Task directions
In the records below, give back word for word the lines beginning with the line that contains "phylum: Ascomycota" and continuing through the line that contains "scientific name: Bryum argenteum", with both of those lines included.
** Begin Data **
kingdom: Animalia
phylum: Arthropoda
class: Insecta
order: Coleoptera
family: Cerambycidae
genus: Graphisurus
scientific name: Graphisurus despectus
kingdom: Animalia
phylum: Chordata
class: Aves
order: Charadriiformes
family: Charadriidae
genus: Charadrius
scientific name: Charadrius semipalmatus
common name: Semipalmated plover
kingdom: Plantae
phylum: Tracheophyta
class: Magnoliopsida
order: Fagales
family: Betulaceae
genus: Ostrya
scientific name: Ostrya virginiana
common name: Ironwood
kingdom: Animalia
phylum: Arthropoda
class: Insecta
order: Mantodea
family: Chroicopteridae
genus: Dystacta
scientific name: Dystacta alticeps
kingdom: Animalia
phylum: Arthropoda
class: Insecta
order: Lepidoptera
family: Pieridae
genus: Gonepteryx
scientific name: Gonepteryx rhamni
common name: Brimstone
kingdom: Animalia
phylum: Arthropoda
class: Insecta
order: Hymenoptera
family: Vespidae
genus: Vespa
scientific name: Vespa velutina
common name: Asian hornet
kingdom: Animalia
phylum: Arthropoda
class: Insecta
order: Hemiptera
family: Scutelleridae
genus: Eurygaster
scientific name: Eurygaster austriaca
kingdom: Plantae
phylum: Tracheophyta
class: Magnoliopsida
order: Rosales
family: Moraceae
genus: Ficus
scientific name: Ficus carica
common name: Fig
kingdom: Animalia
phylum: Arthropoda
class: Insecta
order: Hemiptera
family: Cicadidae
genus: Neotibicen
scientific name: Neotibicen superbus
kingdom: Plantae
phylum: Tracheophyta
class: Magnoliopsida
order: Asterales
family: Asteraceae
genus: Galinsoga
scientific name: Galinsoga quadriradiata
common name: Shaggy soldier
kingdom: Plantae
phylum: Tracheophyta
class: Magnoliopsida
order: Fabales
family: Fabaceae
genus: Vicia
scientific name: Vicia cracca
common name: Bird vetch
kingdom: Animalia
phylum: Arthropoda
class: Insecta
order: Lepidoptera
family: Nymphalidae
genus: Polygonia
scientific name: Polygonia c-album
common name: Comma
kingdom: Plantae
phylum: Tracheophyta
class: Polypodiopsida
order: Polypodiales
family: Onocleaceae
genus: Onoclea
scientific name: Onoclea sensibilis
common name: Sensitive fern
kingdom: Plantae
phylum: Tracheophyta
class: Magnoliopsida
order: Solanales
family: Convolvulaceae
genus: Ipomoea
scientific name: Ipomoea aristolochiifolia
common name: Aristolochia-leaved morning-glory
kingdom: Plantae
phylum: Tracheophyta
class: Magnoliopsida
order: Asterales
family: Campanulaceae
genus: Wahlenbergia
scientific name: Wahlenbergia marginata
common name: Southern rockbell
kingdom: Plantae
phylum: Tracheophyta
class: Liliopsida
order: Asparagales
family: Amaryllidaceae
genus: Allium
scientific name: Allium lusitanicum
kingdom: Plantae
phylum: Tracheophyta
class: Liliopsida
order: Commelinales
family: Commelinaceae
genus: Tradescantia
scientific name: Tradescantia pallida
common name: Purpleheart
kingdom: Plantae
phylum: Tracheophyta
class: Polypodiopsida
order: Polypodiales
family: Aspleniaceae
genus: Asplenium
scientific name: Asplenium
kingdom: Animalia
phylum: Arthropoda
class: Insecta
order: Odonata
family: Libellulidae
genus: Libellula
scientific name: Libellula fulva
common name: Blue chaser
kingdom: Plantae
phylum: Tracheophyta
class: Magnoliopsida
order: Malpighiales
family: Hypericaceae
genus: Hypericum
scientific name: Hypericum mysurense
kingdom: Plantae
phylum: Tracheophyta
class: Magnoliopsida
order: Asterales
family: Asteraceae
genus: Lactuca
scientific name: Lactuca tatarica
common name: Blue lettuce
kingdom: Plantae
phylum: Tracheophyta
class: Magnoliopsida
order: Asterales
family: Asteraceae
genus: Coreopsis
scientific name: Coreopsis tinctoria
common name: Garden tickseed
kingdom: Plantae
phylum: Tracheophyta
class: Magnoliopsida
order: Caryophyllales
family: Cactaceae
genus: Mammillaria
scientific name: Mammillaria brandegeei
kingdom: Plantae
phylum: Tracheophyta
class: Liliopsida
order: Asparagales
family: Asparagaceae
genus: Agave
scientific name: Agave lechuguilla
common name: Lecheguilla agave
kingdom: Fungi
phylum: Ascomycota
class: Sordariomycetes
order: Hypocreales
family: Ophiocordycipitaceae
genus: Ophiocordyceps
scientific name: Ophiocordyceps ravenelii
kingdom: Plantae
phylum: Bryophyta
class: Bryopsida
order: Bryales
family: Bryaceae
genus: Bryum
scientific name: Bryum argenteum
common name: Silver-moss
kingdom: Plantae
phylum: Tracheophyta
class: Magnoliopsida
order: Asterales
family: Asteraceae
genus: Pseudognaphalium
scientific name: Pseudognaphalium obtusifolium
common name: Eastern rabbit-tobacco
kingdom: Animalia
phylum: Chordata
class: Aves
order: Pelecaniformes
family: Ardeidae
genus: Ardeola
** End Data **
Task answer
phylum: Ascomycota
class: Sordariomycetes
order: Hypocreales
family: Ophiocordycipitaceae
genus: Ophiocordyceps
scientific name: Ophiocordyceps ravenelii
kingdom: Plantae
phylum: Bryophyta
class: Bryopsida
order: Bryales
family: Bryaceae
genus: Bryum
scientific name: Bryum argenteum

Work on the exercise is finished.